If Hackolade Studio detects that the source branch is out-of-sync with the target branch when (re-)loading the details of a change request, then an Update button is displayed above the Merge button. Clicking on the update button will sync the target branch with the latest upstream changes. If any conflict is detected during the update, the Solve Conflicts action will be made available to solve them and finalize the update.
Once the target branch is in sync, the Merge button is made available.
Merge a change request
Once a change request has been approved, it can be merged. Although merging a change request is typically done by the person who reviewed it, it can be done by other users as well, including the author of the change request.
There are 3 different merge strategies available through the drop-down button.

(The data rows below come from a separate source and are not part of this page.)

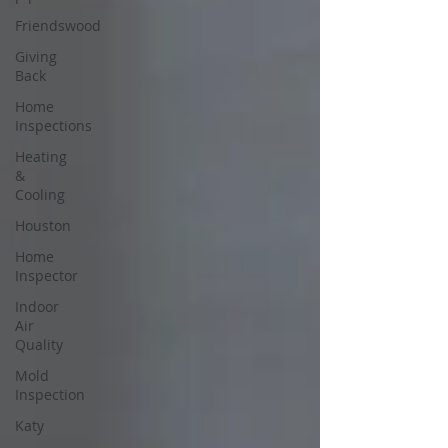
Friendswood
Giving
Back
Home
Inspections
Heating
&
Cooling
Houston
Home
Inspector
Indoor
Air
Quality
Mold
Inspection
Katy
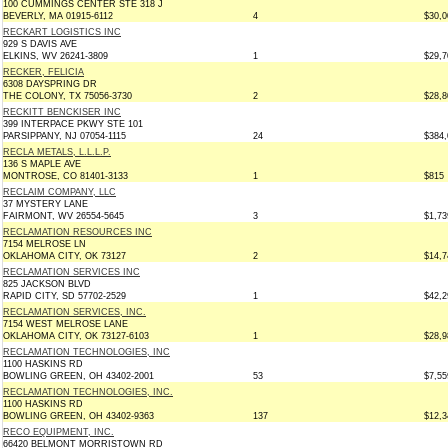
100 CUMMINGS CENTER STE 318 J
BEVERLY, MA 01915-6112
4
$30,0
RECKART LOGISTICS INC
929 S DAVIS AVE
ELKINS, WV 26241-3809
1
$29,7
RECKER, FELICIA
6308 DAYSPRING DR
THE COLONY, TX 75056-3730
2
$28,8
RECKITT BENCKISER INC
399 INTERPACE PKWY STE 101
PARSIPPANY, NJ 07054-1115
24
$384,
RECLA METALS, L.L.L.P.
136 S MAPLE AVE
MONTROSE, CO 81401-3133
1
$815
RECLAIM COMPANY, LLC
37 MYSTERY LANE
FAIRMONT, WV 26554-5645
3
$1,73
RECLAMATION RESOURCES INC
7154 MELROSE LN
OKLAHOMA CITY, OK 73127
2
$14,7
RECLAMATION SERVICES INC
825 JACKSON BLVD
RAPID CITY, SD 57702-2529
1
$42,2
RECLAMATION SERVICES, INC.
7154 WEST MELROSE LANE
OKLAHOMA CITY, OK 73127-6103
1
$28,9
RECLAMATION TECHNOLOGIES, INC
1100 HASKINS RD
BOWLING GREEN, OH 43402-2001
53
$7,55
RECLAMATION TECHNOLOGIES, INC.
1100 HASKINS RD
BOWLING GREEN, OH 43402-9363
137
$12,3
RECO EQUIPMENT, INC.
66420 BELMONT MORRISTOWN RD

- Merge creates a merge commit that joins the source branch and the target branch together.
- Squash and Merge creates one single new commit that encompasses all commits from the source branch.
- Rebase rewrites the history on top of the target branch.
Your organization can provide guidelines about which merge method to favor, depending on the situation. It can also configure a remote repository to enforce the use of a specific method for merging change requests.
The advantage of using Merge is that it preserves the full history. On the other hand, the target branch keeps an extraneous merge commit every time you need to incorporate changes. This is not only true when merging a change request into a target branch, but also vice-versa, every time you update your own branch with new commits from the target branch. On very active projects, this can quickly pollute the history and make it harder to understand this history.
Using Squash and Merge is especially interesting when merging a branch that contains a lot of commits. However, these commits will not be available on the target branch, as they will be squashed into one single commit. This means that you cannot later port some commits to another branch, unless you have kept the original source branch around. It is basically all or nothing. Also, using Squash and Merge is not suited for regularly aligning branches, as it does not create any link between these branches.
Using Rebase creates a clean, linear history that is easy to understand, while preserving individual commits. However, it needs to rewrite the history, creating brand new commits from the original ones. This frequently leads to the need to perform repetitive actions (like fixing the same conflicts again and again), or risky operations (like force push). Rebasing does not play well with change requests.
We favor the use of Merge, as it is the safest method. On very active projects, you may prefer using Squash and Merge for merging change requests.
Close a change request (without merging it)
If the reviewer (or the author) doesn't want a change request to be merged, it can be closed. The changes that it contains will not be integrated into the target branch.
- select "Close";
- provide a comment (optional);
- click on the "Submit" button.
Assign yourself to a change request
Generally, reviewers do not need to assign themselves to a request in order to review it. But there might be a desire to be notified of any adjustment, feedback and comment made to the request, or just so to see it in the list "Assigned to me".
You can access the list of change requests that are assigned to you from the left menu, through Check pull requests > Assigned to me.
You can unassign yourself from a change request by clicking on the cross icon next to your name in the list of assignees.